Les économies réalisées sur l'ONDAM ces dernières années ont très largement porté sur le médicament, par le développement des génériques et des politiques actives de baisses de prix. Or, votre rapporteur partage le constat du Conseil d'analyse économique 83 ( * ) , selon lequel « utiliser le médicament comme source d'économie n'aura qu'un temps. Ce n'est d'ailleurs pas souhaitable à terme », à l'heure où de nombreuses innovations médicales devraient voir le jour dans le domaine du médicament.

En outre, avant même qu'une nouvelle stratégie de santé ne soit élaborée, le programme d'économies présenté pour 2018 repose en partie, comme l'année précédente, sur la comptabilisation de fausses économies .

Le comité d'alerte note ainsi dans l'avis précité, qu'« une partie des économies pour les crédits de l'ONDAM résulte de la mobilisation d'autres sources de financement ». Ainsi :

- l'augmentation du forfait journalier hospitalier (FJH) est intégrée comme une mesure d'économie, contribuant à réduire de 200 millions d'euros les crédits de l'ONDAM destinés aux établissements de santé ; or, il s'agit d'une recette supplémentaire pour les établissements de santé ;

- la participation des organismes complémentaires au financement de la convention médicale diminue de 100 millions d'euros les crédits de l'ONDAM de soins de ville ; en réalité, l'augmentation de la participation des organismes complémentaires au financement des nouveaux modes de rémunération proposée à l'article 15 du présent projet de loi de financement apporte une recette supplémentaire de 250 millions d'euros en 2018 à la CNAMTS ;

- comme en 2017, pour un montant en baisse de 13 % à 200 millions d'euros, la réduction de la contribution de l'ONDAM aux dépenses des établissements médico-sociaux n'est que le fruit d'une débudgétisation liée à un prélèvement sur les réserves de la CNSA.

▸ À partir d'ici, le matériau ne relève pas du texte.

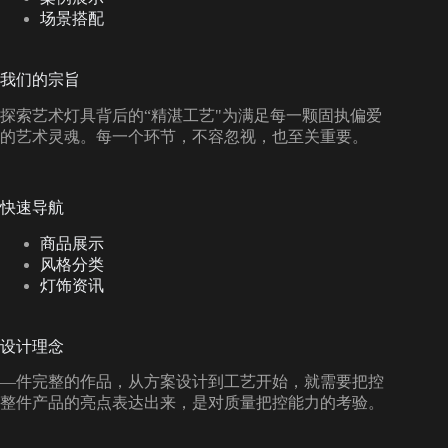
场景搭配
我们的宗旨
探索艺术灯具背后的“精湛工艺"为满足每一颗固执偏爱
的艺术灵魂。每一个环节，不容忽视，也至关重要。
快速导航
商品展示
风格分类
灯饰资讯
设计理念
—件完整的作品，从方案设计到工艺开始，就需要把控
整件产品的亮点表达出来，是对质量把控能力的考验。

Après déduction de ces ressources supplémentaires apportées au financement de dépenses entrant dans le champ de l'ONDAM, le plan d'économies relatives à l'ONDAM pour 2018 s'élève à 3,6 milliards d'euros .


* 80 Ce solde tendanciel pour la branche maladie, qui figure au tableau d'équilibre financier à l'annexe 9 du présent projet de loi de financement comprend toutefois la compensation pour 2018 des mesures ayant permis la compensation du pacte de responsabilité et de solidarité en lois de finances et de financement pour 2017, en relais de l'extinction des mesures non pérennes prises uniquement pour 2017.

* 81 En 2016 et 2017, le financement du FMESPP mobilisait en effet le financement du Fonds pour l'emploi hospitalier (FEH) et de l'Association nationale pour la formation permanente du personnel hospitalier.

* 82 Avis n° 2017-4 relatif aux projets de lois de finances et de financement de la sécurité sociale pour l'année 2018.

* 83 Gouverner la protection sociale, transparence et efficacité, note du Conseil d'analyse économique n° 28, Antoine Bozio et Brigitte Dormont, janvier 2016.